Yogyakarta – Di balik gemerlap gedung-gedung pencakar langit dan lalu lintas yang tak pernah tidur, tersembunyi sebuah potret ironi yang memilukan. Ribuan warga lanjut usia (lansia) di Yogyakarta dan kota-kota besar lainnya masih harus berjuang di jalanan sebagai pekerja informal, mengabaikan kondisi fisik yang mulai rapuh demi sesuap nasi.
Berdasarkan data Badan Pusat Statistik (BPS) tahun 2023, lebih dari 55% lansia di Indonesia masih aktif bekerja. Angka ini mencerminkan realitas pahit bahwa masa tua yang seharusnya diisi dengan istirahat dan berkumpul bersama keluarga, justru menjadi ajang pertarungan untuk bertahan hidup.
Kisah di Balik Kerasnya Kehidupan
Salah satu potret nyata dari fenomena ini adalah Mbah Parmin (75), seorang buruh yang setiap hari menyusuri jalanan kota Jogja. Dengan sepeda tua ia kayuh sepeda dengan gigih untuk mencari siapa saja yang membutuhkan tenaganya.
“Anak-anak punya kehidupan sendiri, saya tidak mau merepotkan,” ujar Mbah Parmin, dengan suara parau. “Selama masih kuat, saya akan bekerja. Buat makan sehari-hari dan bayar kontrakan,” tambahnya sambil mengusap keringat di dahinya.
Selain faktor ekonomi, ketiadaan dukungan keluarga juga menjadi pemicu utama. Beberapa lansia mengaku memilih bekerja demi merasa mandiri dan tidak ingin membebani anak cucu mereka. Namun, banyak juga yang tidak memiliki pilihan lain karena tidak memiliki jaminan pensiun yang memadai.

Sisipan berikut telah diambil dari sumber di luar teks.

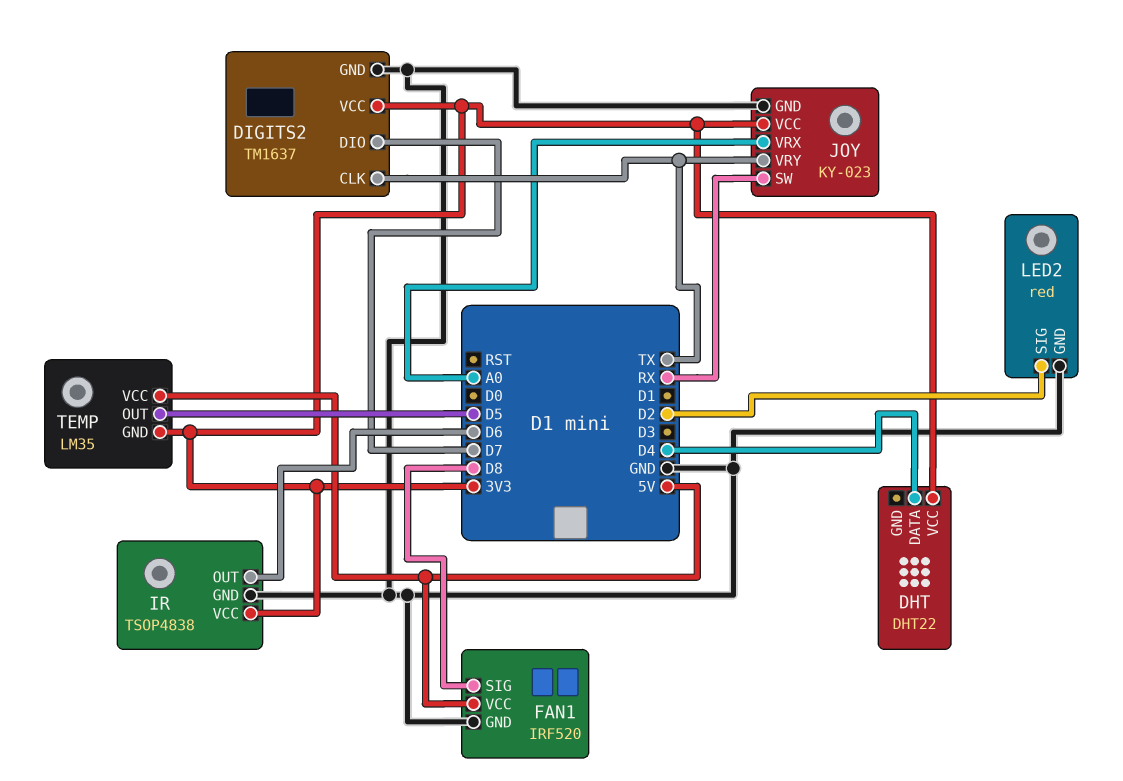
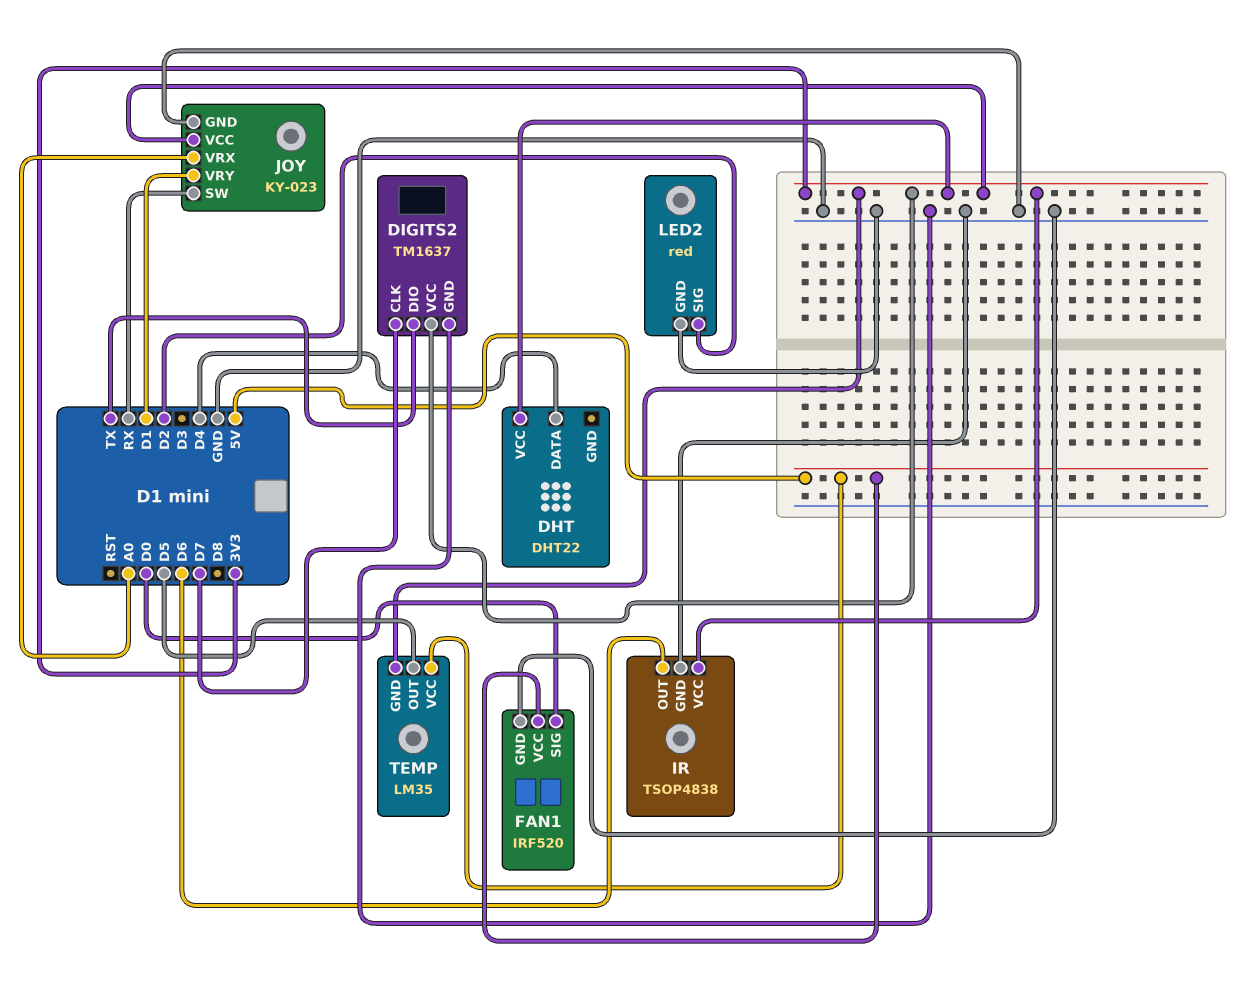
DIGITS2 pin CLK: TX -> D7
DIGITS2 pin DIO: D7 -> TX
FAN1 pin SIG: D8 -> D0
JOY pin VRY: TX -> D1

Disini Yayasan Amartha Indotama hadir memberi perhatian kepada para lansia pejuang jalanan ini dengan bingkisan sembako dan sedikit santunan. Awie Mathei Biowa sebagai perwakilan yayasan dapat bertemu langsung dengan para lansia ini.
” Saya turut merasakan kesulitan para lansia ini, betapa berat kehidupan mereka di usia lanjut, kami hanya menjadi bagian kecil dari niat baik, meski ada kolaborasi banyak pihak untuk dapat mengentaskan kemiskinan seperti ini ” ujar Awie.